§ **TASK DESCRIPTION**: Each line of the material below that holds the word "from" needs to be copied.

****

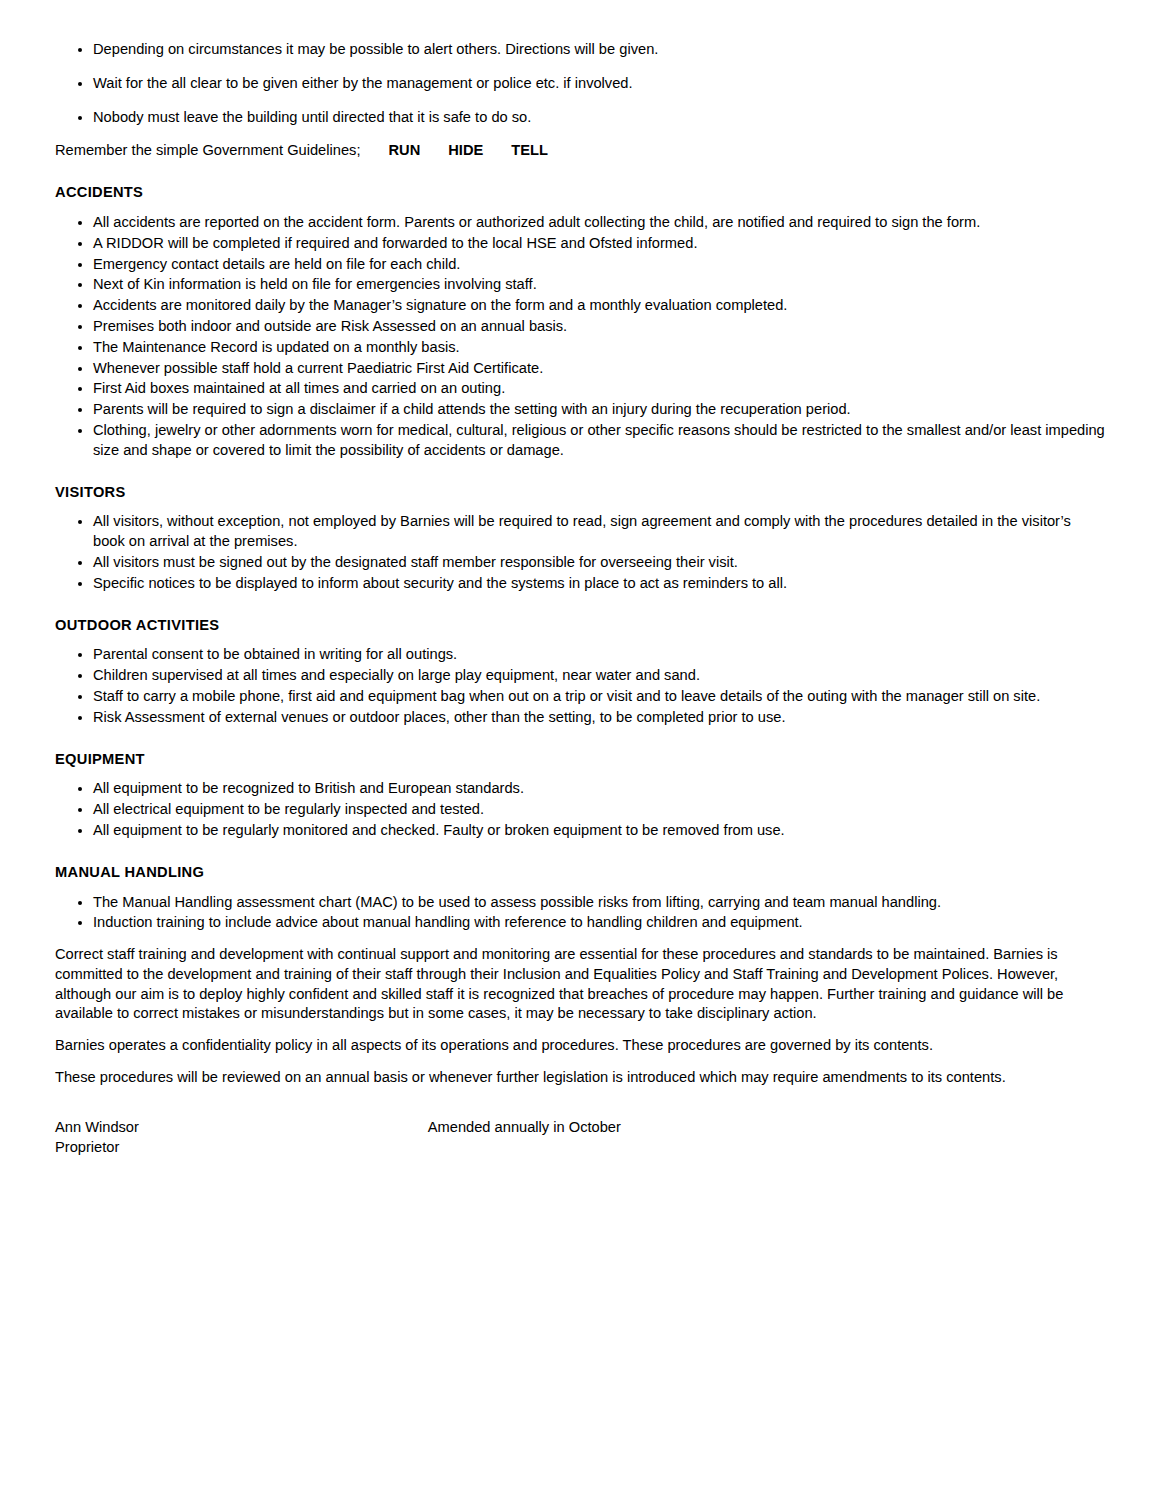Depending on circumstances it may be possible to alert others. Directions will be given.
Wait for the all clear to be given either by the management or police etc. if involved.
Nobody must leave the building until directed that it is safe to do so.
Remember the simple Government Guidelines;RUN HIDE TELL
ACCIDENTS
All accidents are reported on the accident form. Parents or authorized adult collecting the child, are notified and required to sign the form.
A RIDDOR will be completed if required and forwarded to the local HSE and Ofsted informed.
Emergency contact details are held on file for each child.
Next of Kin information is held on file for emergencies involving staff.
Accidents are monitored daily by the Manager’s signature on the form and a monthly evaluation completed.
Premises both indoor and outside are Risk Assessed on an annual basis.
The Maintenance Record is updated on a monthly basis.
Whenever possible staff hold a current Paediatric First Aid Certificate.
First Aid boxes maintained at all times and carried on an outing.
Parents will be required to sign a disclaimer if a child attends the setting with an injury during the recuperation period.
Clothing, jewelry or other adornments worn for medical, cultural, religious or other specific reasons should be restricted to the smallest and/or least impeding size and shape or covered to limit the possibility of accidents or damage.
VISITORS
All visitors, without exception, not employed by Barnies will be required to read, sign agreement and comply with the procedures detailed in the visitor’s book on arrival at the premises.
All visitors must be signed out by the designated staff member responsible for overseeing their visit.
Specific notices to be displayed to inform about security and the systems in place to act as reminders to all.
OUTDOOR ACTIVITIES
Parental consent to be obtained in writing for all outings.
Children supervised at all times and especially on large play equipment, near water and sand.
Staff to carry a mobile phone, first aid and equipment bag when out on a trip or visit and to leave details of the outing with the manager still on site.
Risk Assessment of external venues or outdoor places, other than the setting, to be completed prior to use.
EQUIPMENT
All equipment to be recognized to British and European standards.
All electrical equipment to be regularly inspected and tested.
All equipment to be regularly monitored and checked. Faulty or broken equipment to be removed from use.
MANUAL HANDLING
The Manual Handling assessment chart (MAC) to be used to assess possible risks from lifting, carrying and team manual handling.
Induction training to include advice about manual handling with reference to handling children and equipment.
Correct staff training and development with continual support and monitoring are essential for these procedures and standards to be maintained. Barnies is committed to the development and training of their staff through their Inclusion and Equalities Policy and Staff Training and Development Polices. However, although our aim is to deploy highly confident and skilled staff it is recognized that breaches of procedure may happen. Further training and guidance will be available to correct mistakes or misunderstandings but in some cases, it may be necessary to take disciplinary action.
Barnies operates a confidentiality policy in all aspects of its operations and procedures. These procedures are governed by its contents.
These procedures will be reviewed on an annual basis or whenever further legislation is introduced which may require amendments to its contents.
| Ann Windsor Proprietor | Amended annually in October |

****

§ **SOLVED PROBLEM**:
All equipment to be regularly monitored and checked. Faulty or broken equipment to be removed from use.
The Manual Handling assessment chart (MAC) to be used to assess possible risks from lifting, carrying and team manual handling.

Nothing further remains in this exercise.